My dad grew up speaking Spanish in Peru, but it was not something that he passed on to my brother and me. There are times that I wish he had, but I do have a good grasp of the English language, so I shouldn't complain.

I started using Duolingo knowing some very basic Spanish and a few phrases useful for greeting and communicating with my relatives. I think that got me past the very first lessons on Duolingo, maybe six of them. I had next to no grammar and a vocabulary that would have prevented me from reading a Spanish version of Dr. Seuss.

My goal was to learn enough Spanish by the time I went to visit my grandmother, who does not speak much English, that I could communicate with her. And, by the time I left, I had attained level 13, with 5700 XP. I'd made it past the irregular future construction and the past and present perfect, both of which turned out to be very helpful, grammatically speaking. I found out, during that visit, that present tense is not very helpful in conversation.

And, I mean, I probably knew that, but until you are trying to communicate with someone while using a limited word and grammar arsenal, it doesn't really hit home.
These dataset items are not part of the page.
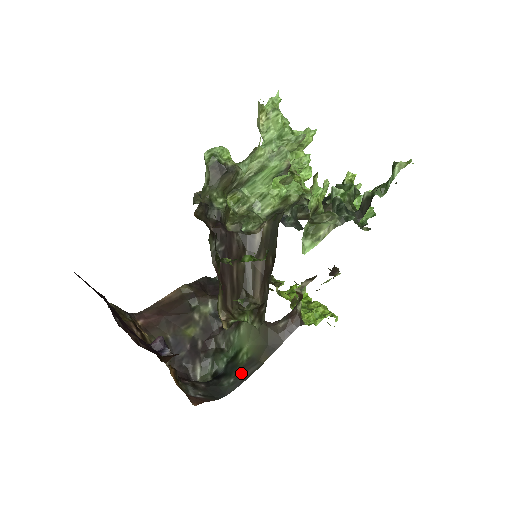
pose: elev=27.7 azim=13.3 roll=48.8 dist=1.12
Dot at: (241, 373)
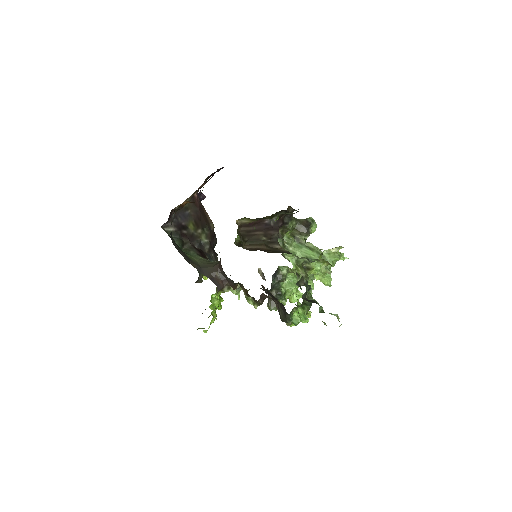
Dot at: (181, 251)
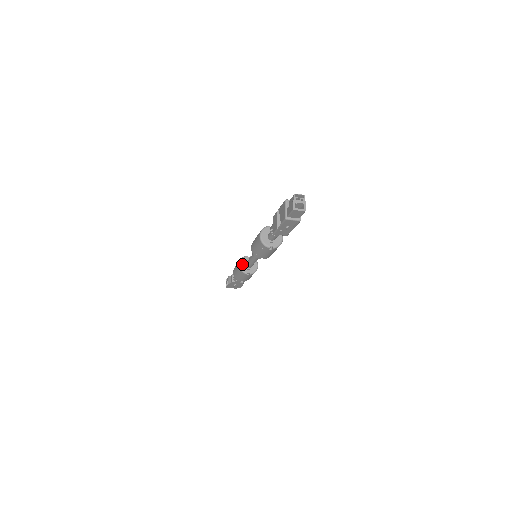
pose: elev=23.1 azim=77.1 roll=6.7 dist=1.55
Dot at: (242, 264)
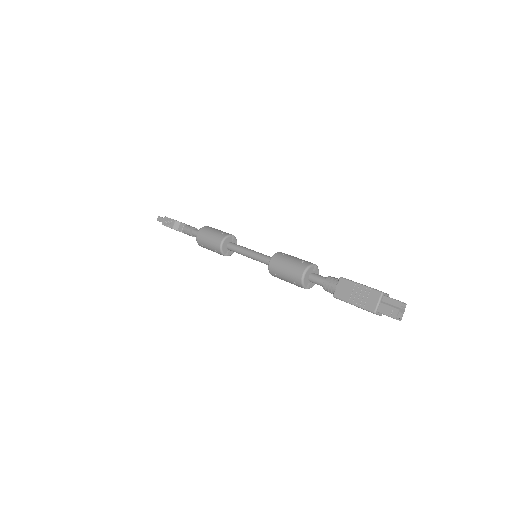
Dot at: (224, 244)
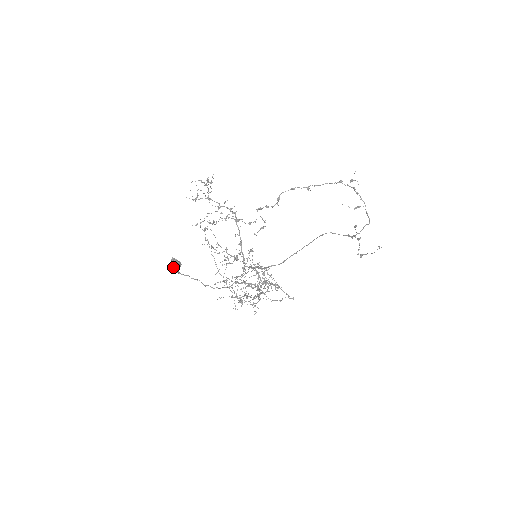
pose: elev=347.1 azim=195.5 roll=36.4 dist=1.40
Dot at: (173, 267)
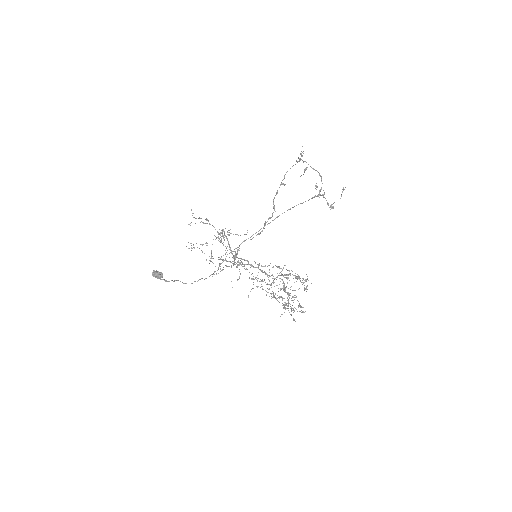
Dot at: (156, 277)
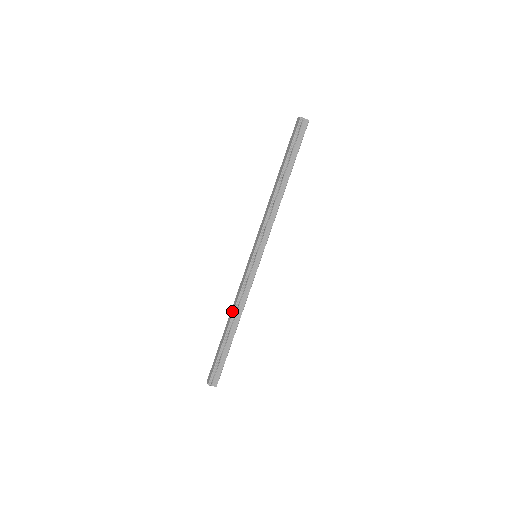
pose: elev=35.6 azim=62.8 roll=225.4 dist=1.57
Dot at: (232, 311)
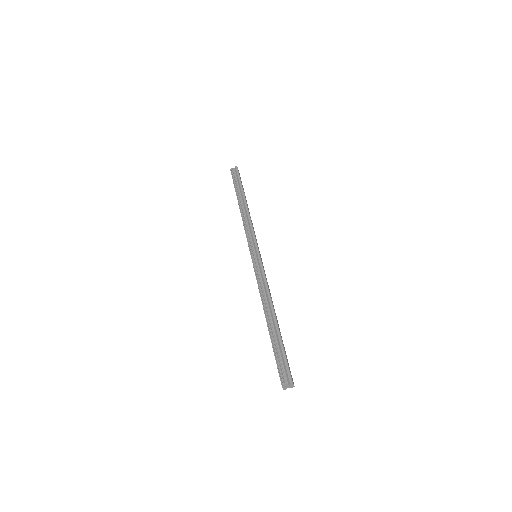
Dot at: occluded
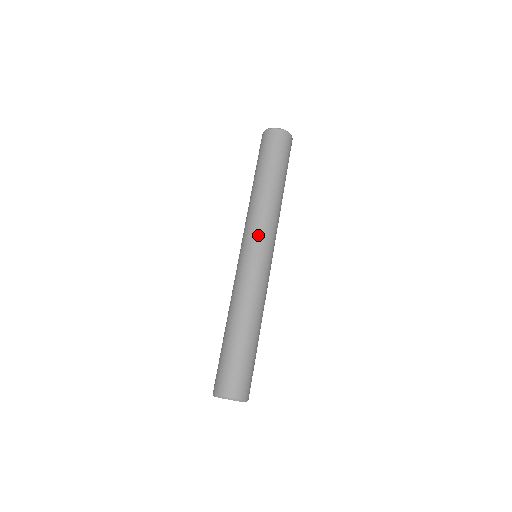
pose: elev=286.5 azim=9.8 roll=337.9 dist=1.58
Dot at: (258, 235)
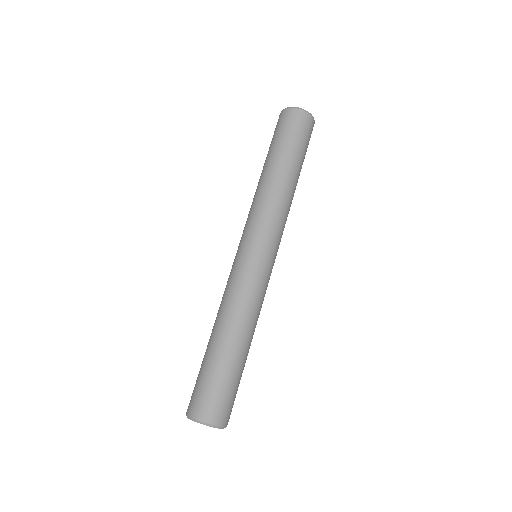
Dot at: (273, 236)
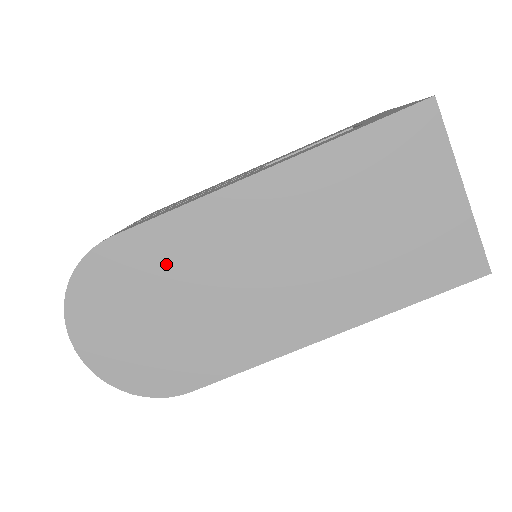
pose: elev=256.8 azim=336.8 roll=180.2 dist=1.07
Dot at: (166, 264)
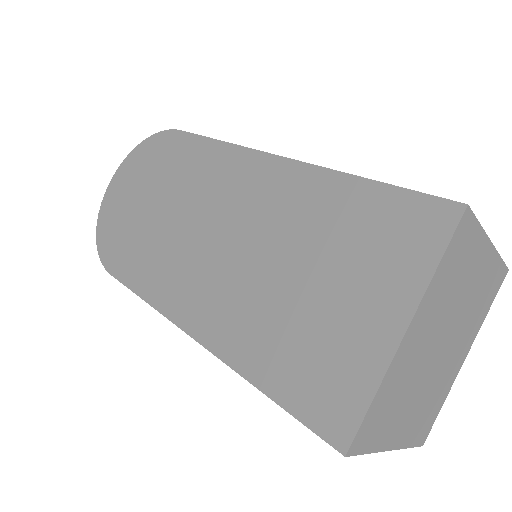
Dot at: (181, 173)
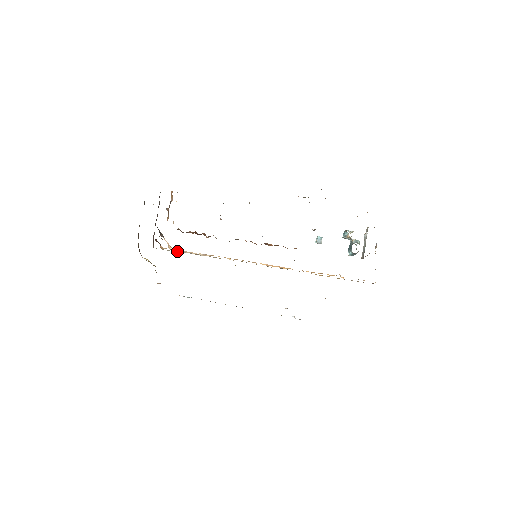
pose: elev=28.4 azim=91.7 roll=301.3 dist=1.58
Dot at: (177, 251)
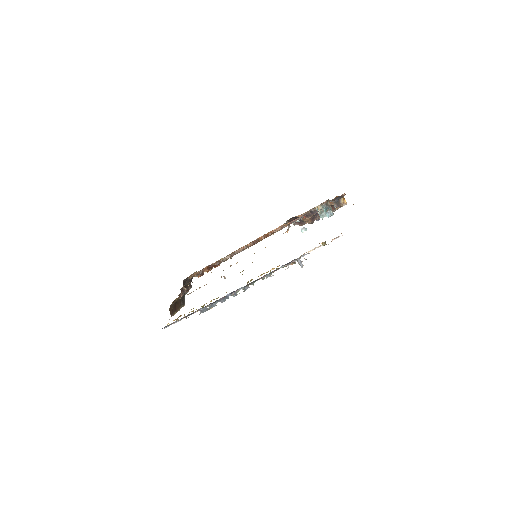
Dot at: occluded
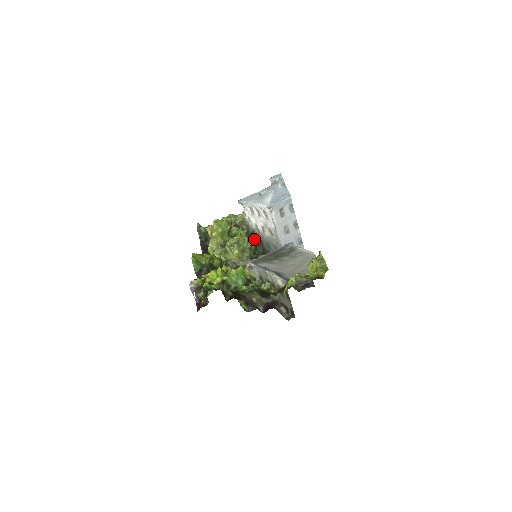
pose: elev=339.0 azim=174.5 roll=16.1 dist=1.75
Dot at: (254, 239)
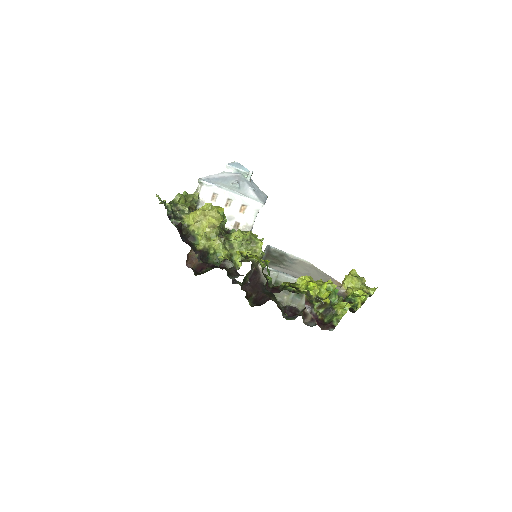
Dot at: occluded
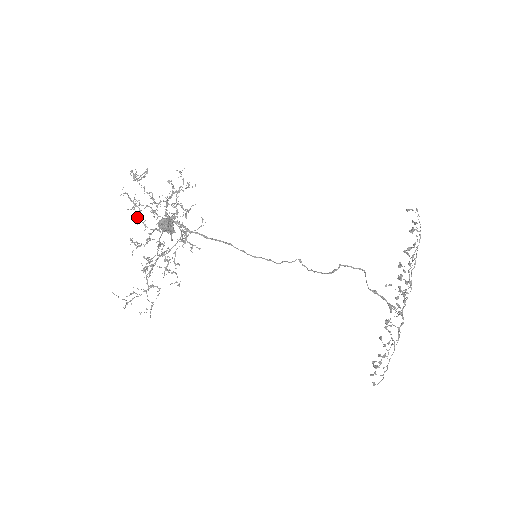
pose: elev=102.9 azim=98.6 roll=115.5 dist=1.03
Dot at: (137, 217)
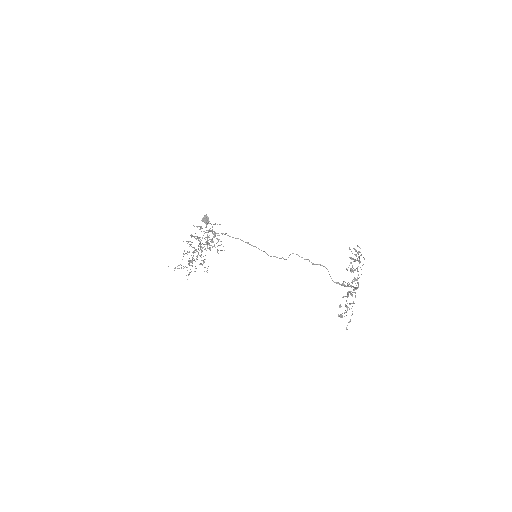
Dot at: occluded
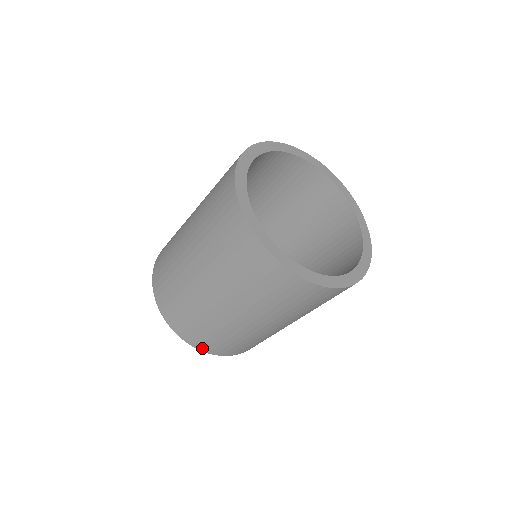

I can rattle off English without even thinking about what tense I'm using, but in Spanish, I found myself struggling to construct a proper sentence. Still, the 52% seemed like a decent assessment. I could communicate most of what I wanted to say, resorting to pointing and pantomime only a few times.

And I could understand the gist of what my grandmother, and other relatives, including my dad, were saying better than I could speak. I might not have known the precise tense they were using, but I could catch the roots of the words and fill in the blanks using context clues. For the most part.

I don't think I'm ready to go and live in a Spanish speaking country, but I think I could navigate through one, though not gracefully. And I feel more confident, having spent some time living with the language, rather than just studying it. I'm satisfied with what Duolingo has done for my Spanish skills, and in a short amount of time. My only complaint is that I'm learning Spain-Spanish and the section on Countries didn't even mention Peru. I guess I'll have to rely on my relatives to catch on to Peruvian slang.